Cluny, Claude Michel. “Louise Brooks, portrait d’une antistar.” Cinema, July 1978. (France)
— review

F., G. “La foto d’archivio.” Cineteca, September 1985. (Italy)
— a brief illustrated appreciation (the author is Gianluca Farinelli); this issue contains reviews of both Louise Brooks. Portrait d’une anti star and Lulu a Hollywood.

Poisson, Roch. “Livres.” Decormag, May 1986. (France) *
— magazine review

Gannett News Service. “Books about silent film star continue despite her death.” Green Bay Press-Gazette, December 14, 1986.  *
— syndicated newspaper article

Douin, Jean Luc. “Louise Brooks, Portrait d’une anti-star.” Le Monde, December 11, 1997.
— brief, six line review

Armstrong, Richard. “Her Life to Live.” Audience, 2004. *
— web review

Roland Jaccard (September 22, 1941 – September 20, 2021) was a Swiss-born journalist, editor, novelist and literary critic who was long resident in Paris. Jaccard was a longtime contributor to Le Monde, the Parisian newspaper, where he wrote about psychoanalysis, a topic of special interest. Over the course of his career, he wrote several essays and books on Freud, Lou Andreas-Salomé, Melanie Klein and other related subjects. Jaccard was described as a nihilist and “pessimistic hedonist” who practiced cynicism and cultivated “sardonic disillusionment”. According to his French Wikipedia page, both his grandfather and father committed suicide. In his last autobiographical book, We never recover from a happy childhood, released in 2021 a few weeks before his death, Jaccard announced that he would soon commit suicide, declaring that old age horrified him. He died just a couple of days short of his 80th birthday. (For more on Jaccard and his death, read this LBS blog.) Besides Louise Brooks: Portrait of an Anti-Star, Jaccard was the author of several books including a fictional autobiography of Lou Andreas-Salomé titled Lou (1982), and Portrait d’une flapper (2014), which centers on Louise Brooks. It is pictured below.

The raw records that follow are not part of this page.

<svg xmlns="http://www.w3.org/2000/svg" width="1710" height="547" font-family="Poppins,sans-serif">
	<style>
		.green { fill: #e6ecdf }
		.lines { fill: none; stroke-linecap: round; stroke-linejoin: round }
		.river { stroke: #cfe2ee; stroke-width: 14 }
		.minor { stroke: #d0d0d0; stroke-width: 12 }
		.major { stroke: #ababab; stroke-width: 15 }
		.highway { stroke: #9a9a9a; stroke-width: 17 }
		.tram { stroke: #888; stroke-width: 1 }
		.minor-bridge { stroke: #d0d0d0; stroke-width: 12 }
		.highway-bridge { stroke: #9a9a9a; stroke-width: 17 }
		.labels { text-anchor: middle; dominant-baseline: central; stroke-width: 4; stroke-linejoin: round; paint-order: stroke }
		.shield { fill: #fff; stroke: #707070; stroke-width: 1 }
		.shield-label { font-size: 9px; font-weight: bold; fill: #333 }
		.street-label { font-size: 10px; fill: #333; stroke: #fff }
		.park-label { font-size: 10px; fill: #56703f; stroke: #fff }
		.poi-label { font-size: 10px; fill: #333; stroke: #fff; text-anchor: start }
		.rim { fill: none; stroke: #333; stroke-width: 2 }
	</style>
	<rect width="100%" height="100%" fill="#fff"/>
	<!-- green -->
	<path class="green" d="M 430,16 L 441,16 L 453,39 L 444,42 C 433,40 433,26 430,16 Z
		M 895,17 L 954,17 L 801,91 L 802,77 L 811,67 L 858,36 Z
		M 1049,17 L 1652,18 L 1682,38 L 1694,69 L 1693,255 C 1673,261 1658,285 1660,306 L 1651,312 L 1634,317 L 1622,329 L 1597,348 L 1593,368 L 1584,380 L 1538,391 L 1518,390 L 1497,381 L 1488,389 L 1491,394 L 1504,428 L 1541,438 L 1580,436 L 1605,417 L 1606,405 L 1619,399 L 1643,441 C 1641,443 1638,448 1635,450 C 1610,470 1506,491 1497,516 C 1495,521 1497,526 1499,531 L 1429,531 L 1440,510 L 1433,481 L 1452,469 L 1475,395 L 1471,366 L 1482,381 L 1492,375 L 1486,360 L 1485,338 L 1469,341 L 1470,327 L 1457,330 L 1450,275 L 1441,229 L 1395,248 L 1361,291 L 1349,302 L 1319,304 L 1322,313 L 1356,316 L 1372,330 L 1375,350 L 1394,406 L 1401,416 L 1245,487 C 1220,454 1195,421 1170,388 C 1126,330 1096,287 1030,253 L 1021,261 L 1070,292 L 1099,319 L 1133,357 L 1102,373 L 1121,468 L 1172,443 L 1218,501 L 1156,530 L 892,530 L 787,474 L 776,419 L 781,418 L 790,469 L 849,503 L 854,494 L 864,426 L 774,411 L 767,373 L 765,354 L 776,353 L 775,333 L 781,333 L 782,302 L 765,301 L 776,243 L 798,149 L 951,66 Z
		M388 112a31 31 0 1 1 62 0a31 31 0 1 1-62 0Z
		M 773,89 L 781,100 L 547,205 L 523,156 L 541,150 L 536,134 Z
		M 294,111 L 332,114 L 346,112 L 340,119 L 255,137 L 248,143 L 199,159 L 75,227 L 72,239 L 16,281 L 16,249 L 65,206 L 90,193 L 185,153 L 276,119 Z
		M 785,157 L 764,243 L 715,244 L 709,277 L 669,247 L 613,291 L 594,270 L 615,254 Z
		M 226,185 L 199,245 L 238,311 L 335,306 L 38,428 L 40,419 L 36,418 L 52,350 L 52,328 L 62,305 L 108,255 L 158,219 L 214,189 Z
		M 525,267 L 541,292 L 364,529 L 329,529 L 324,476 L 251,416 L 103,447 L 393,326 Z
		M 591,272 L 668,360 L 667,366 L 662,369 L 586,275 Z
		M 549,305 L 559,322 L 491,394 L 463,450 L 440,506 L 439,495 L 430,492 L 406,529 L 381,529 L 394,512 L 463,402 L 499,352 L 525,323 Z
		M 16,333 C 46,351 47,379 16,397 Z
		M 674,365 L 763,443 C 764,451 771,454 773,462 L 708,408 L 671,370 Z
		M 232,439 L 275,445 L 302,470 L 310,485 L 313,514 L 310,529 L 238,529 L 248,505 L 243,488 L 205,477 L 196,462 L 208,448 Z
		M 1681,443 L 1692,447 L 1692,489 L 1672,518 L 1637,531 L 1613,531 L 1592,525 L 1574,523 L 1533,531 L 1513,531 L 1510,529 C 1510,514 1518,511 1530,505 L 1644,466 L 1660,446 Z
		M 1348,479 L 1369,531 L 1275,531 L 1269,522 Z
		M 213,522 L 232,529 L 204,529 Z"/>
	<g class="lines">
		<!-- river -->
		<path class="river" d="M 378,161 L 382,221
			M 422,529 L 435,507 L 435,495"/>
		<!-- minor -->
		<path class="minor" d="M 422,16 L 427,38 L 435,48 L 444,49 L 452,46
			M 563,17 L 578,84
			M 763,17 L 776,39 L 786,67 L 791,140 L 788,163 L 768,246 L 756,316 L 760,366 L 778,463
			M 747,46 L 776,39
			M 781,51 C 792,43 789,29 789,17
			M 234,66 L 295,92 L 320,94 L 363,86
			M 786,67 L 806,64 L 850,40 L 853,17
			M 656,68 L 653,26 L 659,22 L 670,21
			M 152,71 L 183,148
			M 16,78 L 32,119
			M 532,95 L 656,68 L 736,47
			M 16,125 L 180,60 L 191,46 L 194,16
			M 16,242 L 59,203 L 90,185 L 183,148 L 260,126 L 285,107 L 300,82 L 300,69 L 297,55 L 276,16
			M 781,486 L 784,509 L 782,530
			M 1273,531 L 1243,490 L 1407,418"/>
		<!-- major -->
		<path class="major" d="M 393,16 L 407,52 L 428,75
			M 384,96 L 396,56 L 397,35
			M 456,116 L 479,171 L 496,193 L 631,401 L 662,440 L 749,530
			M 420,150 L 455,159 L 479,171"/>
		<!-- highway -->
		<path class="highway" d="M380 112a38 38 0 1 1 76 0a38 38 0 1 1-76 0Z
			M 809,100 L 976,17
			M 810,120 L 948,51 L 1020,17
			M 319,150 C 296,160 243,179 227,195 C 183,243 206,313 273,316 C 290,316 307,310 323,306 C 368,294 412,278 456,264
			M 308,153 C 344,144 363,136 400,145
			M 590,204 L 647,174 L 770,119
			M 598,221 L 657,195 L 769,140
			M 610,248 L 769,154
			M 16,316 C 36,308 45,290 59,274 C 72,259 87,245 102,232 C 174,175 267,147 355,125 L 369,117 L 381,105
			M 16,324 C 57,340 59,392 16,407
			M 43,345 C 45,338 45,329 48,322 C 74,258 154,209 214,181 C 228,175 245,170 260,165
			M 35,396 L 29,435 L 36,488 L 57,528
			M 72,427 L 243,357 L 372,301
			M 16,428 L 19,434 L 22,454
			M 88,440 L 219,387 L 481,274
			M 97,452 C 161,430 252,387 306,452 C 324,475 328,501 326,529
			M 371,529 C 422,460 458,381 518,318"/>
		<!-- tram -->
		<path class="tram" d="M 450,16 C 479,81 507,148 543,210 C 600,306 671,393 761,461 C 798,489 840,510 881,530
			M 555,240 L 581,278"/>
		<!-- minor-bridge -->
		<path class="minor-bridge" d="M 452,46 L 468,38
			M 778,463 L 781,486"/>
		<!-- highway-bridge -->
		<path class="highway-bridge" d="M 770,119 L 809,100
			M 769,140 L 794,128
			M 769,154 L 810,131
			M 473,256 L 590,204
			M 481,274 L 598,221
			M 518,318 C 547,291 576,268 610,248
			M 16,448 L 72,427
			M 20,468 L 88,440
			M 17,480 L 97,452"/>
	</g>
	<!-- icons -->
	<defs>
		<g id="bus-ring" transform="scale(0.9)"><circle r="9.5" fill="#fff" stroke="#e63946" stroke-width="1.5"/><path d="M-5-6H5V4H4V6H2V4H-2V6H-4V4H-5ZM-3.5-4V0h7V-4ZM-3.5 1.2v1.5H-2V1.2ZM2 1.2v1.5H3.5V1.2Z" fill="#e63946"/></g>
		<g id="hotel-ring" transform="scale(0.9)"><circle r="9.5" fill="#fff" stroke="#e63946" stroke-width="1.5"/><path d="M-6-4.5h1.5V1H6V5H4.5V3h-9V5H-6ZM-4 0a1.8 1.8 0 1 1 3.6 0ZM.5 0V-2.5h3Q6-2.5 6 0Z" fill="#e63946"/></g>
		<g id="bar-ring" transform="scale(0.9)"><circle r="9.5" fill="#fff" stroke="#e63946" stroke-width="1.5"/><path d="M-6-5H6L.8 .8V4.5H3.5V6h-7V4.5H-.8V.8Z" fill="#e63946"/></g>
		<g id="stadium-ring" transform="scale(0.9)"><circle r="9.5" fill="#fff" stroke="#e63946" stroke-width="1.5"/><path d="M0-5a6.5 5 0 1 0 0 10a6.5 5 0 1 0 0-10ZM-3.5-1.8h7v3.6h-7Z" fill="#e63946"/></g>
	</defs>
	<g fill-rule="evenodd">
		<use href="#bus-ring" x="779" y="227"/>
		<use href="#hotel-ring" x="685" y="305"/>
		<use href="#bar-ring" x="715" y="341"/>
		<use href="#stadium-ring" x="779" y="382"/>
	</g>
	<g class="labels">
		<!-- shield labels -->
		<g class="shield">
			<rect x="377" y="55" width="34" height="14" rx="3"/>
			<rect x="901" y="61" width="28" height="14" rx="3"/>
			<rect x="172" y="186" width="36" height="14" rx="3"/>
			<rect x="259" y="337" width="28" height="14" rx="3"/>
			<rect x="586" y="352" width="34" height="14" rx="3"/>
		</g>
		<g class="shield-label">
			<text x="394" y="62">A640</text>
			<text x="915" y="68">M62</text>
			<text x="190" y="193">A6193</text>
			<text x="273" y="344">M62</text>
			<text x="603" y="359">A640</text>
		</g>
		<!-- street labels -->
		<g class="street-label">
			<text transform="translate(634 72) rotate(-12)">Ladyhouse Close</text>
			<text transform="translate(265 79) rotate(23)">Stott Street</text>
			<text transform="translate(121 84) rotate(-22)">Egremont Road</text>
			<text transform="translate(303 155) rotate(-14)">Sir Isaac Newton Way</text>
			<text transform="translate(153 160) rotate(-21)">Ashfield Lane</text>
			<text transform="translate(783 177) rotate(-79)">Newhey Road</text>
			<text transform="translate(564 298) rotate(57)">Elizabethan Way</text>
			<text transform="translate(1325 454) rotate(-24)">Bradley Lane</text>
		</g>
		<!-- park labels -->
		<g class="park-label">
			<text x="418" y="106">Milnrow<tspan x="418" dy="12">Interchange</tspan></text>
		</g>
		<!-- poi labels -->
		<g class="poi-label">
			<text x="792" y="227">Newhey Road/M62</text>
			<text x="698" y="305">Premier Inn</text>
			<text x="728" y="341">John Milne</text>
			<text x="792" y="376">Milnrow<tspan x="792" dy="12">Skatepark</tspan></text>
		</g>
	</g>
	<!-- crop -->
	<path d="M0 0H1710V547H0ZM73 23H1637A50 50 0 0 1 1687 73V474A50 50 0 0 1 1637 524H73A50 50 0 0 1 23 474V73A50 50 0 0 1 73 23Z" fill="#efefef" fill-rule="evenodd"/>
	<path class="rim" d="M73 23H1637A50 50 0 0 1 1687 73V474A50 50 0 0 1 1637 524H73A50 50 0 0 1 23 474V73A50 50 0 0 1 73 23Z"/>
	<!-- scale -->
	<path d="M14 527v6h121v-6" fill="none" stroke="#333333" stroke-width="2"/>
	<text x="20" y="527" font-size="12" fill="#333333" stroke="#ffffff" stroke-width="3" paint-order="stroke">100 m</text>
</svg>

Brooks and Jaccard corresponded in the 1970s. When I visited Paris in 2011, he came to my author event at the Village Voice bookshop (For more on the event, read this LBS blog.) We met up for dinner a few nights later, and Jaccard signed copies of his books and gifted me with some Brooks-related material from his collection, including the letter shown above. When we met, I told Jaccard how, when I worked as a bookseller in San Francisco, I helped drive the American edition of his book out-of-print. I hand-sold lots and lots of copies, and also saw to it the book was stacked up in the front of the store, which helped spur even greater sales. I no longer remember how many copies the store sold all together, but I remember it was in the hundreds — the last remaining copies available from the publisher. The store ordered and sold so many copies that I recall at one time the book was stacked-up, literally, some five or six feet high. When it came time to report the store’s bestselling books to a local publication, Louise Brooks: Portrait of an Anti-Star made the list — some 12 years after it was first published in the United States.

Aline Weil (the french translator of the Barry Paris biography),
LBS director Thomas Gladysz, and Roland Jaccard at the
Village Voice bookshop in Paris in 2011.
Portrait d’une flapper (2014)
published by PUF
Louise Brooks: Portrait of an Anti-Star made the Booksmith bestseller
list in 1998. This list was published in the SF Weekly,
an alt-weekly published in San Francisco.